Colts owner Jim Irsay facing charges

INDIANAPOLIS -- Indianapolis Colts owner Jim Irsay has been formally charged with two misdemeanors resulting from his March driving arrest.

The Hamilton County prosecutor's office has charged Irsay with one count of operating a vehicle while intoxicated, a C misdemeanor, and one count of operating a vehicle with a schedule I or II controlled substance or its metabolite in the body, also a C misdemeanor. The substances were oxycodone and/or hydrocodone, according to prosecutors.

Each charge carries a maximum sentence of 60 days in jail and a $500 fine. Legal experts tell the Indianapolis Star that jail time is unlikely for a first-time offender such as Irsay.

An initial hearing is scheduled for June 19.

Irsay was arrested March 16 near his home in the Indianapolis suburb of Carmel for allegedly operating a vehicle while intoxicated. He had $29,000 in cash and "numerous" bottles of prescription drugs in his vehicle at the time of his arrest, police said.

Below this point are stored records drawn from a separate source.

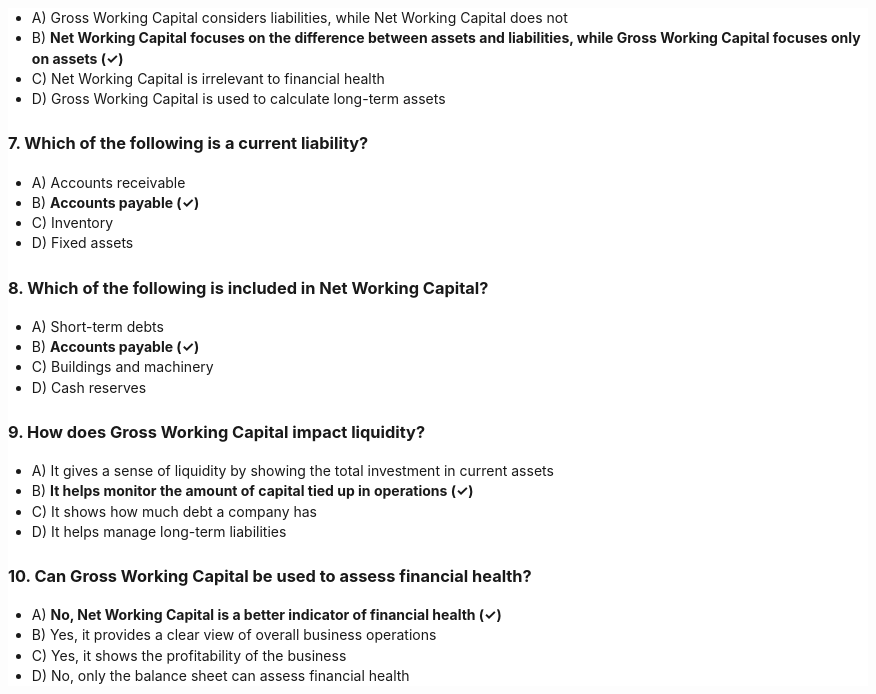- A) Gross Working Capital considers liabilities, while Net Working Capital does not
- B) **Net Working Capital focuses on the difference between assets and liabilities, while Gross Working Capital focuses only on assets (✓)**
- C) Net Working Capital is irrelevant to financial health
- D) Gross Working Capital is used to calculate long-term assets

### 7. Which of the following is a current liability?

- A) Accounts receivable
- B) **Accounts payable (✓)**
- C) Inventory
- D) Fixed assets

### 8. Which of the following is included in Net Working Capital?

- A) Short-term debts
- B) **Accounts payable (✓)**
- C) Buildings and machinery
- D) Cash reserves

### 9. How does Gross Working Capital impact liquidity?

- A) It gives a sense of liquidity by showing the total investment in current assets
- B) **It helps monitor the amount of capital tied up in operations (✓)**
- C) It shows how much debt a company has
- D) It helps manage long-term liabilities

### 10. Can Gross Working Capital be used to assess financial health?

- A) **No, Net Working Capital is a better indicator of financial health (✓)**
- B) Yes, it provides a clear view of overall business operations
- C) Yes, it shows the profitability of the business
- D) No, only the balance sheet can assess financial health
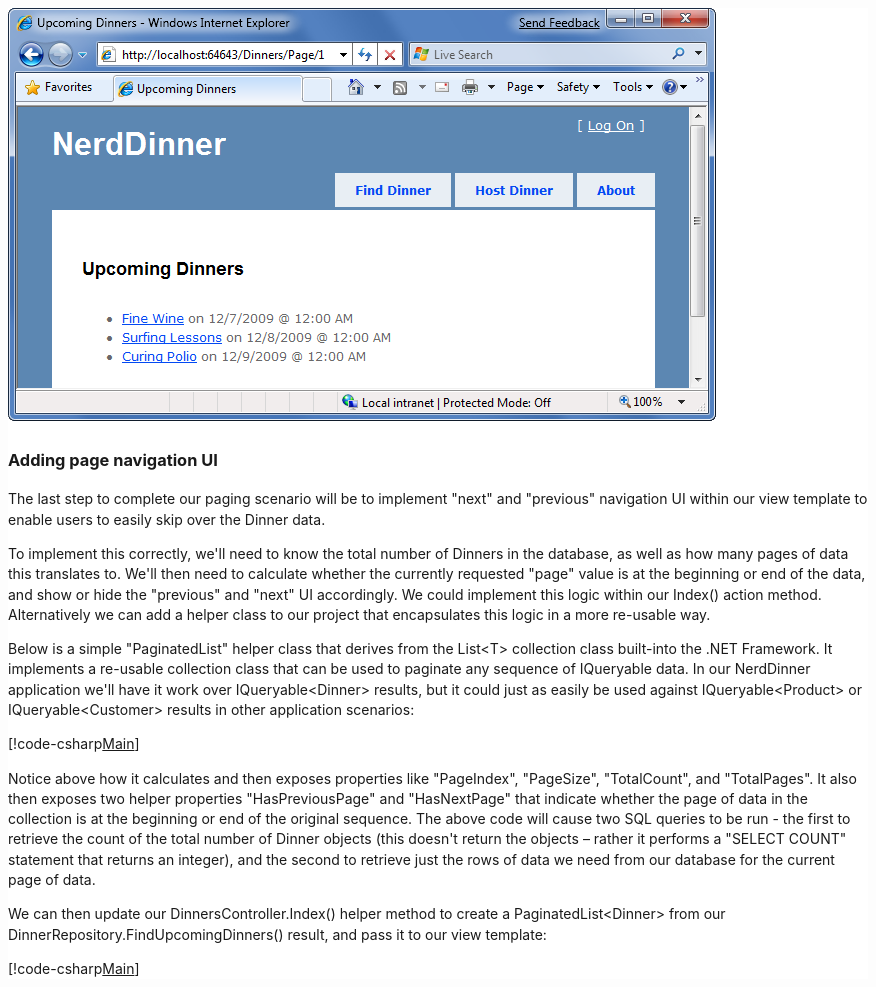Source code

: ![](implement-efficient-data-paging/_static/image4.png)

### Adding page navigation UI

The last step to complete our paging scenario will be to implement "next" and "previous" navigation UI within our view template to enable users to easily skip over the Dinner data.

To implement this correctly, we'll need to know the total number of Dinners in the database, as well as how many pages of data this translates to. We'll then need to calculate whether the currently requested "page" value is at the beginning or end of the data, and show or hide the "previous" and "next" UI accordingly. We could implement this logic within our Index() action method. Alternatively we can add a helper class to our project that encapsulates this logic in a more re-usable way.

Below is a simple "PaginatedList" helper class that derives from the List&lt;T&gt; collection class built-into the .NET Framework. It implements a re-usable collection class that can be used to paginate any sequence of IQueryable data. In our NerdDinner application we'll have it work over IQueryable&lt;Dinner&gt; results, but it could just as easily be used against IQueryable&lt;Product&gt; or IQueryable&lt;Customer&gt; results in other application scenarios:

[!code-csharp[Main](implement-efficient-data-paging/samples/sample7.cs)]

Notice above how it calculates and then exposes properties like "PageIndex", "PageSize", "TotalCount", and "TotalPages". It also then exposes two helper properties "HasPreviousPage" and "HasNextPage" that indicate whether the page of data in the collection is at the beginning or end of the original sequence. The above code will cause two SQL queries to be run - the first to retrieve the count of the total number of Dinner objects (this doesn't return the objects – rather it performs a "SELECT COUNT" statement that returns an integer), and the second to retrieve just the rows of data we need from our database for the current page of data.

We can then update our DinnersController.Index() helper method to create a PaginatedList&lt;Dinner&gt; from our DinnerRepository.FindUpcomingDinners() result, and pass it to our view template:

[!code-csharp[Main](implement-efficient-data-paging/samples/sample8.cs)]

Irsay immediately entered a rehabilitation facility after his arrest. His daughter, Carlie Irsay-Gordon, ran the team in his absence.

A statement on behalf of Irsay was issued by his legal team, Voyles, Zahn & Paul.

"We want to thank the Hamilton County Prosecutor's Office for its professionalism in its investigation regarding Mr. Irsay and for devoting the necessary care and attention to determine the facts in this matter did not warrant the filing of felony charges relative to Mr. Irsay's prescription medications," the statement read. "Mr. Irsay will deal with the remaining misdemeanor charges through the judicial process."

Irsay is expected to be disciplined by commissioner Roger Goodell at some point. Goodell said earlier this week at the NFL owners meetings in Atlanta that he was waiting until he received "information or more facts" before deciding the measures he would take against Irsay.

The NFL's Personal Conduct Policy says that league representatives are held to a "higher standard" and "it is not enough simply to avoid being found guilty of a crime" in a legal situation to escape discipline.

"The NFL's Personal Conduct Policy applies to all league personnel and holds all of us accountable," Greg Aiello, the NFL's senior vice president of communications, said in an email. "We are reviewing the matter and will take appropriate action in accordance with the policy."

Several players, including Washington Redskins safety Ryan Clark and NFLPA president Eric Winston, have been critical of Goodell's approach in dealing with Irsay's situation. Clark talked about the hypocrisy of the NFL and of Goodell, saying essentially that punishment would have been handed down more quickly for a player in a similar situation.

Irsay was released from rehab and was in the Colts' situation room during the NFL draft. He also attended the owners meetings, where he made a pitch for Indianapolis to host the 2018 Super Bowl. The game was awarded to Minneapolis.